Штемпель сухо кивнул, перекрестился.
— Ты тоже иди в госпиталь, — сказал он. — У меня сейчас каждый человек на счету. Жду атаки. Воевать сможешь?
— Смогу.
— Хорошо.
Штемпель сунул револьвер в кобуру и пошел в сторону дворца. Вдруг он услышал слабый голос Скопина:
— Фридрих Карлович!
Майор остановился, повернулся и побежал к офицеру, лежавшему на руках солдат.
— Что?
Скопин едва мог держать открытыми глаза. Он извел все силы на крик и теперь чуть слышно прошептал:
— В Цитадели предатель… нас ждали…
Лицо майора помрачнело. Он коротко кивнул:
— Да. Не беспокойтесь об этом больше.
Он махнул рукой солдатам, и те понесли израненного Скопина на госпитальный двор.
Мирон сидел на стуле, глядя на картину Верещагина.
— Чего удумал, — бормотал он. — Нешто я это на стенку повешу? Надо оно мне? И Ивану Федоровичу, конечно.
Сзади скрипнула дверь.
— Любуешься? — спросил Скопин, снимая шинель.
— Да ну!
— Картина, конечно, хорошая, — сказал Иван Федорович. — Только вот…
Мирон встал, перевернул картину и засунул за платяной шкаф.
— Пусть тут постоит, — сказал он. — Целее будет.
Скопин кивнул.
— Чайник поставь, а то я продрог, — сказал он денщику. — И пожрать бы чего…
Сёмка в тот день проснулся на своем чердаке поздно, голодный и больной — из носа текло, он никак не мог прокашляться и все время мерз. Наконец, напялив на себя два свитера и бушлат, Рубчик спустился на улицу и пошел в сторону Сухаревки. По всему выходило, что заказчиком ограбления был либо тот самый Прохор из трактира у Бутырской тюрьмы, либо неведомый Маркел Антонович, на которого Прохор ссылался. А значит, надо было Рубчику с ними переговорить. Не подыхать же ему с голоду на своем чердаке! Молодой парень с завистью проводил взглядом пролетку, в которой ехал полный молодой мужчина с усами, бородкой и в папахе. Он что-то строчил в блокноте, не обращая внимания на тряску. Колесо пролетки попало в лужу — серые брызги веером плеснули в отскочившего Сёмку.
— У, черт! — крикнул тот вдогонку кучеру.
Идти было далеко. Сёмку донимал кашель, в голове как будто медленно перетекал овсяный кисель. Хотелось сесть прямо на тротуар, примоститься спиной к стене дома и подремать.
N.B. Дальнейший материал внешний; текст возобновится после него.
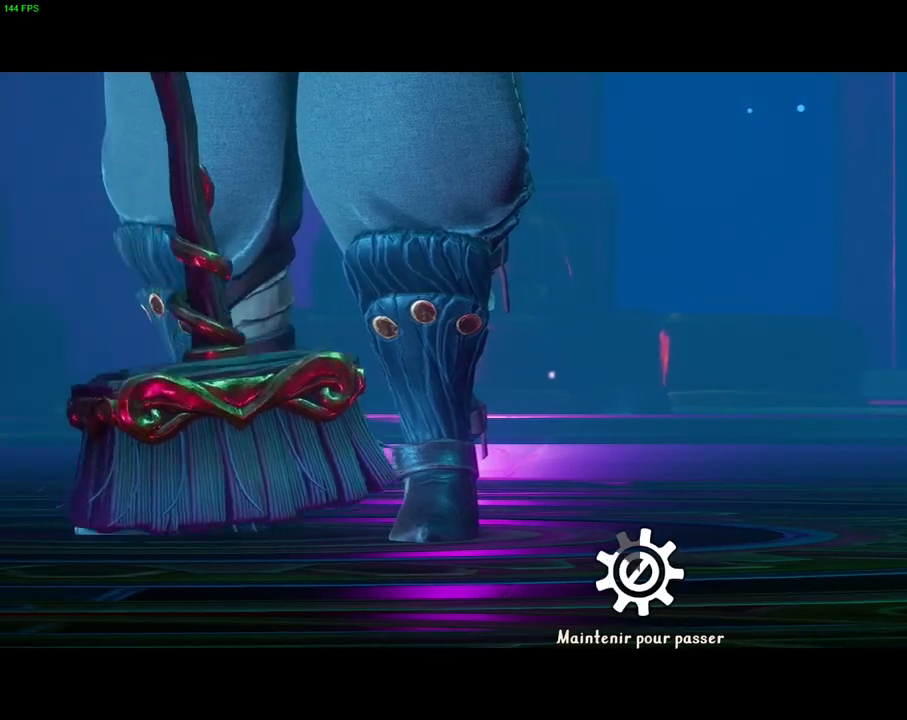
{"dt_ms": 1000, "buttons": ["CROSS"], "left_stick": "right", "right_stick": "center", "events": [[483, "left_stick", "right"]]}
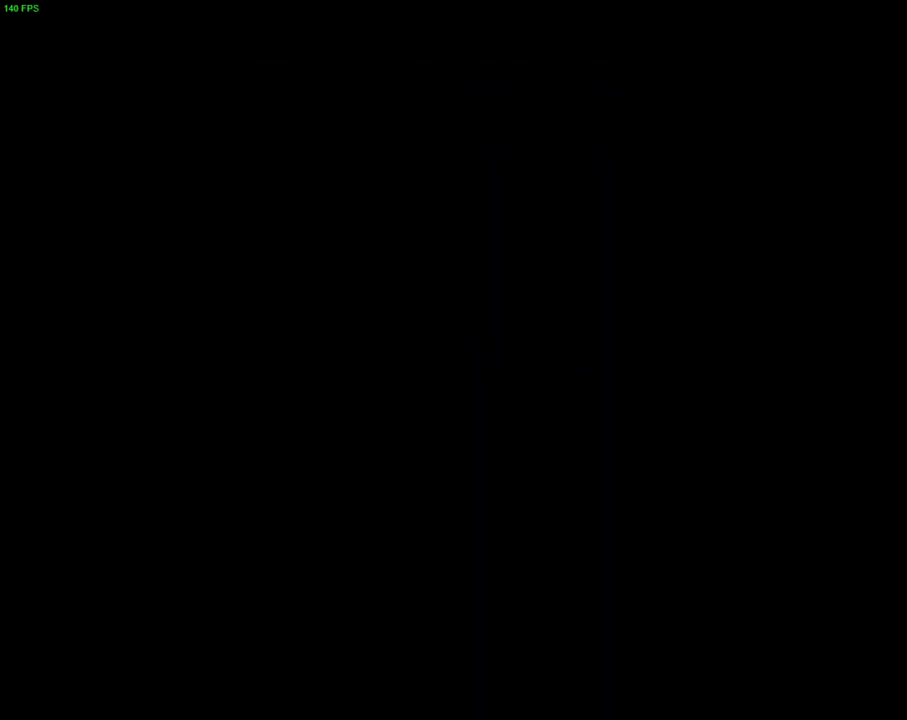
{"dt_ms": 500, "buttons": [], "left_stick": "right", "right_stick": "center", "events": [[33, "CROSS", "up"]]}
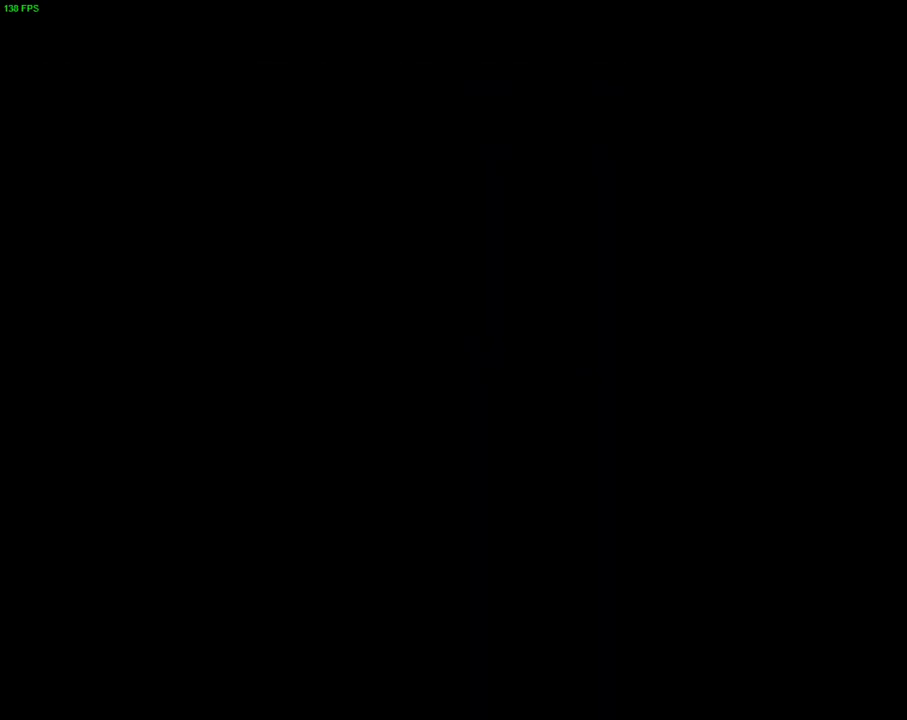
{"dt_ms": 500, "buttons": [], "left_stick": "right", "right_stick": "center", "events": [[67, "TRIANGLE", "down"], [167, "TRIANGLE", "up"]]}
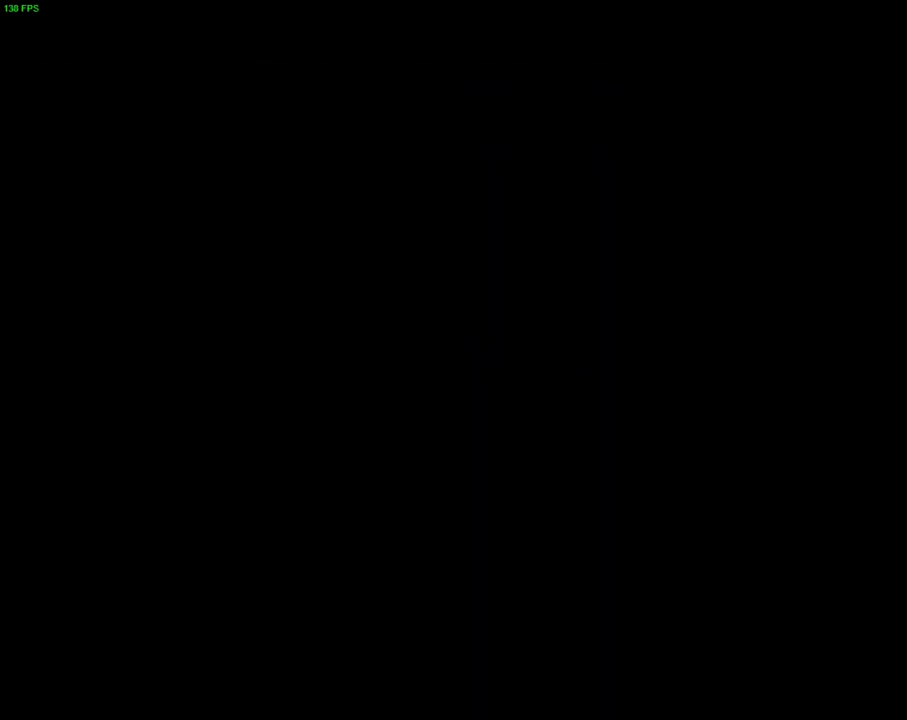
{"dt_ms": 500, "buttons": [], "left_stick": "right", "right_stick": "center", "events": [[17, "CROSS", "down"], [350, "CROSS", "up"]]}
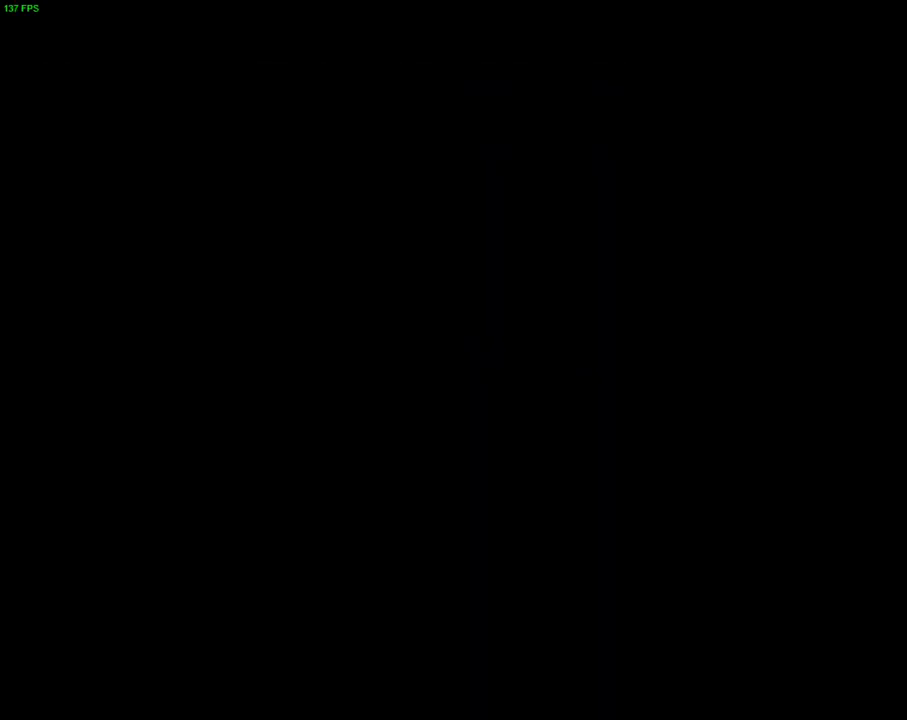
{"dt_ms": 500, "buttons": ["CROSS"], "left_stick": "right", "right_stick": "center", "events": [[467, "CROSS", "down"]]}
Но Рубчик упорно шел, мечтая о том, как доберется до трактира и закажет горячего чаю, а потом водки.
— Сбитенек горячий! Сбитенек! Гречишнички с маслицем! — зазывал на углу разносчик с ящиком на пузе. Ремень от ящика он перекинул через плечо.
Сёмка сплюнул и прошел мимо. Эх, горячего сбитню да гречишника бы! Но ни единой копеечки не было в Сёмкиных карманах — только озябшие кулаки! Он нарочно толкнул плечом снулого чиновника, который сначала хотел выругать Рубчика, а потом наткнулся на его горячечный взгляд и проглотил возмущение.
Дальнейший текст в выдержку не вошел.